ABOUT THIS TASK:
Write out the full listing again, exactly as it stands.

-- -- --

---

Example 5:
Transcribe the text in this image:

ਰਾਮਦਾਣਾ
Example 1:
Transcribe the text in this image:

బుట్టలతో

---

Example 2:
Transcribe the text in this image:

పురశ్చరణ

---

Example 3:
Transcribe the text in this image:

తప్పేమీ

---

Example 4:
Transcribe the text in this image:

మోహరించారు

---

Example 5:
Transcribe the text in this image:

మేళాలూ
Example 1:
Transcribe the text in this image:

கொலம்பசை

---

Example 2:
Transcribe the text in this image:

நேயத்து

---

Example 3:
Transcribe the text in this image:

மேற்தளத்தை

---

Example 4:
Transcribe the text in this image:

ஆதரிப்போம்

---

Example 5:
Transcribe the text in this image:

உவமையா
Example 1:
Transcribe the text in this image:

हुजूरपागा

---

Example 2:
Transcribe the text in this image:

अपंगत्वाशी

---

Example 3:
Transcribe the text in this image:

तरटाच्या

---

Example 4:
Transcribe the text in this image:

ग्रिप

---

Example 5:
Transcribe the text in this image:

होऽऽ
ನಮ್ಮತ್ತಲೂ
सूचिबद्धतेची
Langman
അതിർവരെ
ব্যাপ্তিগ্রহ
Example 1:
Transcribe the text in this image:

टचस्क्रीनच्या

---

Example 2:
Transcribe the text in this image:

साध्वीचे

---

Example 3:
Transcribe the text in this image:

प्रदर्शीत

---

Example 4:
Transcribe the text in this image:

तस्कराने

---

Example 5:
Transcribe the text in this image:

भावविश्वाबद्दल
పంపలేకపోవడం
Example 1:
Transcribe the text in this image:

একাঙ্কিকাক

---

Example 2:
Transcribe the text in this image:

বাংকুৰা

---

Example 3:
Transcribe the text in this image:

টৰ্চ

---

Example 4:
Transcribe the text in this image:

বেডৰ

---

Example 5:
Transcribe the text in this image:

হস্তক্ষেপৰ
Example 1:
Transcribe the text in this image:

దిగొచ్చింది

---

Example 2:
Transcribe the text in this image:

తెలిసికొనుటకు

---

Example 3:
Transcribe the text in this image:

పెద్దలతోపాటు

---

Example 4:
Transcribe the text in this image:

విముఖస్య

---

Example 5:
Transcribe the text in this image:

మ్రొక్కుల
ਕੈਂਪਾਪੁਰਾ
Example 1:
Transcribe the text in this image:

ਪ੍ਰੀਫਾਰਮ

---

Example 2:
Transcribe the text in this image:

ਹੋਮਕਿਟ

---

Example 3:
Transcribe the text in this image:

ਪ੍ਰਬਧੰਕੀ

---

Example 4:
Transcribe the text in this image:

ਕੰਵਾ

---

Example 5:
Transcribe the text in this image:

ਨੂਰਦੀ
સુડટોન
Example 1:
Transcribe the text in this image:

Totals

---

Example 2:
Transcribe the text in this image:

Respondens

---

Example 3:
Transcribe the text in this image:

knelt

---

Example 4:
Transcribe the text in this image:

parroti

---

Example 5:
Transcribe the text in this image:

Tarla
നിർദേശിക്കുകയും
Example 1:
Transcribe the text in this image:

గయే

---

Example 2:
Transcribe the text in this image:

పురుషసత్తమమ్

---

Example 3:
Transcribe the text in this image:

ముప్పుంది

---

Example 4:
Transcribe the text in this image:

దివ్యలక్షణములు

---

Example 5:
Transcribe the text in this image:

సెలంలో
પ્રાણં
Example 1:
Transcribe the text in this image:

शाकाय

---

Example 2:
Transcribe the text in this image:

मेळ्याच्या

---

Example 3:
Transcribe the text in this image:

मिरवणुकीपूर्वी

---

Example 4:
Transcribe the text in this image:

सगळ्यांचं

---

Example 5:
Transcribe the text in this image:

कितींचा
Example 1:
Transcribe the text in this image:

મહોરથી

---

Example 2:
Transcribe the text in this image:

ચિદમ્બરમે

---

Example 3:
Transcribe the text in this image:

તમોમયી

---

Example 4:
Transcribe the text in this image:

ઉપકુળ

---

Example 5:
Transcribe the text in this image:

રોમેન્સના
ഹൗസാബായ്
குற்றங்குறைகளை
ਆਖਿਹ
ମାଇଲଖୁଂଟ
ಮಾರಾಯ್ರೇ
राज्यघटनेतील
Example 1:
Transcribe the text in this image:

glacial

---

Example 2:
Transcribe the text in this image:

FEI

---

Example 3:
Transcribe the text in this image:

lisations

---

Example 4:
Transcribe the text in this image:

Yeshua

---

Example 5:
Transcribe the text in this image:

-- -- --

RESPONSE BOX:
---

Example 5:
Transcribe the text in this image:

ਰਾਮਦਾਣਾ
Example 1:
Transcribe the text in this image:

బుట్టలతో

---

Example 2:
Transcribe the text in this image:

పురశ్చరణ

---

Example 3:
Transcribe the text in this image:

తప్పేమీ

---

Example 4:
Transcribe the text in this image:

మోహరించారు

---

Example 5:
Transcribe the text in this image:

మేళాలూ
Example 1:
Transcribe the text in this image:

கொலம்பசை

---

Example 2:
Transcribe the text in this image:

நேயத்து

---

Example 3:
Transcribe the text in this image:

மேற்தளத்தை

---

Example 4:
Transcribe the text in this image:

ஆதரிப்போம்

---

Example 5:
Transcribe the text in this image:

உவமையா
Example 1:
Transcribe the text in this image:

हुजूरपागा

---

Example 2:
Transcribe the text in this image:

अपंगत्वाशी

---

Example 3:
Transcribe the text in this image:

तरटाच्या

---

Example 4:
Transcribe the text in this image:

ग्रिप

---

Example 5:
Transcribe the text in this image:

होऽऽ
ನಮ್ಮತ್ತಲೂ
सूचिबद्धतेची
Langman
അതിർവരെ
ব্যাপ্তিগ্রহ
Example 1:
Transcribe the text in this image:

टचस्क्रीनच्या

---

Example 2:
Transcribe the text in this image:

साध्वीचे

---

Example 3:
Transcribe the text in this image:

प्रदर्शीत

---

Example 4:
Transcribe the text in this image:

तस्कराने

---

Example 5:
Transcribe the text in this image:

भावविश्वाबद्दल
పంపలేకపోవడం
Example 1:
Transcribe the text in this image:

একাঙ্কিকাক

---

Example 2:
Transcribe the text in this image:

বাংকুৰা

---

Example 3:
Transcribe the text in this image:

টৰ্চ

---

Example 4:
Transcribe the text in this image:

বেডৰ

---

Example 5:
Transcribe the text in this image:

হস্তক্ষেপৰ
Example 1:
Transcribe the text in this image:

దిగొచ్చింది

---

Example 2:
Transcribe the text in this image:

తెలిసికొనుటకు

---

Example 3:
Transcribe the text in this image:

పెద్దలతోపాటు

---

Example 4:
Transcribe the text in this image:

విముఖస్య

---

Example 5:
Transcribe the text in this image:

మ్రొక్కుల
ਕੈਂਪਾਪੁਰਾ
Example 1:
Transcribe the text in this image:

ਪ੍ਰੀਫਾਰਮ

---

Example 2:
Transcribe the text in this image:

ਹੋਮਕਿਟ

---

Example 3:
Transcribe the text in this image:

ਪ੍ਰਬਧੰਕੀ

---

Example 4:
Transcribe the text in this image:

ਕੰਵਾ

---

Example 5:
Transcribe the text in this image:

ਨੂਰਦੀ
સુડટોન
Example 1:
Transcribe the text in this image:

Totals

---

Example 2:
Transcribe the text in this image:

Respondens

---

Example 3:
Transcribe the text in this image:

knelt

---

Example 4:
Transcribe the text in this image:

parroti

---

Example 5:
Transcribe the text in this image:

Tarla
നിർദേശിക്കുകയും
Example 1:
Transcribe the text in this image:

గయే

---

Example 2:
Transcribe the text in this image:

పురుషసత్తమమ్

---

Example 3:
Transcribe the text in this image:

ముప్పుంది

---

Example 4:
Transcribe the text in this image:

దివ్యలక్షణములు

---

Example 5:
Transcribe the text in this image:

సెలంలో
પ્રાણં
Example 1:
Transcribe the text in this image:

शाकाय

---

Example 2:
Transcribe the text in this image:

मेळ्याच्या

---

Example 3:
Transcribe the text in this image:

मिरवणुकीपूर्वी

---

Example 4:
Transcribe the text in this image:

सगळ्यांचं

---

Example 5:
Transcribe the text in this image:

कितींचा
Example 1:
Transcribe the text in this image:

મહોરથી

---

Example 2:
Transcribe the text in this image:

ચિદમ્બરમે

---

Example 3:
Transcribe the text in this image:

તમોમયી

---

Example 4:
Transcribe the text in this image:

ઉપકુળ

---

Example 5:
Transcribe the text in this image:

રોમેન્સના
ഹൗസാബായ്
குற்றங்குறைகளை
ਆਖਿਹ
ମାଇଲଖୁଂଟ
ಮಾರಾಯ್ರೇ
राज्यघटनेतील
Example 1:
Transcribe the text in this image:

glacial

---

Example 2:
Transcribe the text in this image:

FEI

---

Example 3:
Transcribe the text in this image:

lisations

---

Example 4:
Transcribe the text in this image:

Yeshua

---

Example 5:
Transcribe the text in this image:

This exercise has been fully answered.